By default, Amorphic system and AWS occupies some of the underlying resources (default ETL jobs, IAM roles) which are nearly 100.

The specified maximum limit is a consolidated count of all the below Amorphic resources created in the specific environment:

  • All connections (S3, Ext-API, JDBC Normal) except JDBC bulk load connection
  • ETL Jobs
  • All Workflow nodes
  • Forecast Jobs (Consumes IAM roles)
  • DeepSearch Indices (Consumes IAM roles)
  • Glue Endpoints with Dataset Access (Consumes IAM roles)
  • ML Notebooks with Dataset Access (Consumes IAM roles)
  • ETL Notebooks with Dataset Access (Consumes IAM roles)
  • Kinesis stream consumers (Consumes IAM roles)

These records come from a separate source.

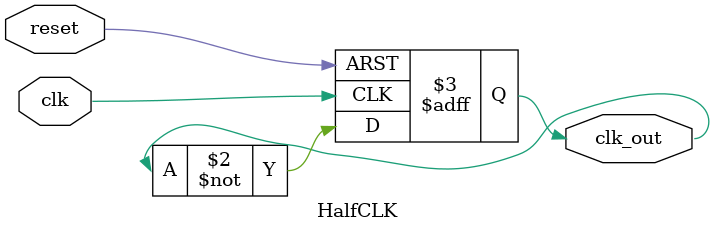
<source format=v>
`timescale 1ns / 1ps


module HalfCLK(
    input clk,
    input reset,
    output reg clk_out
    );
    
    always @(posedge clk or posedge reset) begin
        if (reset) begin
            clk_out <= 0;
        end else if (clk) begin
            clk_out <= ~clk_out;
        end
    end
    
endmodule

</source>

For example, If it is a new Amorphic deployment and no other resources are created then user can create 900 ETL Jobs. Even if user creates 900 ETL jobs there are some restrictions for the job executions based on the type of network configuration:

  • Public - No restrictions
  • App-Public – Based on the Glue Public Subnet CIDR range specified during the Amorphic deployment. If it is /24 then only 254 DPUs can run at a time (For ex: Can execute approximately 25 ETL spark jobs with 10 DPUs at once)
  • App-Private - Based on the Glue Private Subnet CIDR range specified during the Amorphic deployment. If it is /24 then only 254 DPUs can run at a time (For ex: Can execute approximately 25 ETL spark jobs with 10 DPUs at once)
ActionLimit
Maximum concurrent executions of different ETL jobs50**
Maximum concurrent executions of same ETL job1000***

** Maximum is calculated based on the AWS default limit of 1000 ETL Jobs and 1000 IAM roles in new AWS account. If both the AWS Glue job limit and IAM role limit is increased to a new higher limit then the limit will be calculated accordingly.

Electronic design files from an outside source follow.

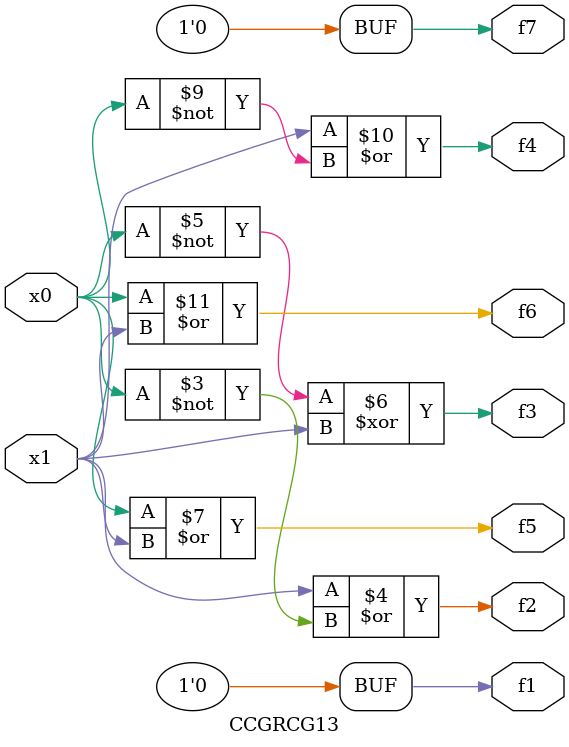
<source format=v>

module CCGRCG13 ( 
    x0, x1,
    f1, f2, f3, f4, f5, f6, f7  );
  input  x0, x1;
  output f1, f2, f3, f4, f5, f6, f7;
  wire new_n11_;
  assign new_n11_ = ~x1;
  assign f2 = ~new_n11_ | ~x0;
  assign f3 = ~x0 ^ x1;
  assign f5 = x0 | x1;
  assign f1 = 1'b0;
  assign f7 = 1'b0;
  assign f4 = ~new_n11_ | ~x0;
  assign f6 = x0 | x1;
endmodule



</source>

*** Maximum is equivalent to AWS default limit. Can be adjusted by requesting service quota increase.

For more information on the AWS Service Quotas, visit the AWS documentation.

note

IAM role policy and shared domains

When a domain is shared with an ETL job, Amorphic prefers a single domain/* wildcard in the job's IAM role policy over listing every dataset path, to keep the policy compact.

Because Iceberg datasets require a different IAM statement shape than non-Iceberg datasets, domain/* is only used when every dataset in the domain is of the same type:

  • Domain with all non-Iceberg datasets → policy uses domain/*
  • Domain with all Iceberg datasets → policy uses domain/* (under the Iceberg-shaped statement)
  • Domain with a mix of Iceberg and non-Iceberg datasets → policy falls back to individual domain_name/dataset_name/* entries, since the two statement shapes cannot share a single wildcard

If you want the shorter domain/* form on a domain that already contains an Iceberg dataset, every other dataset in that domain must also be Iceberg type. Mixing types forces the per-dataset expansion.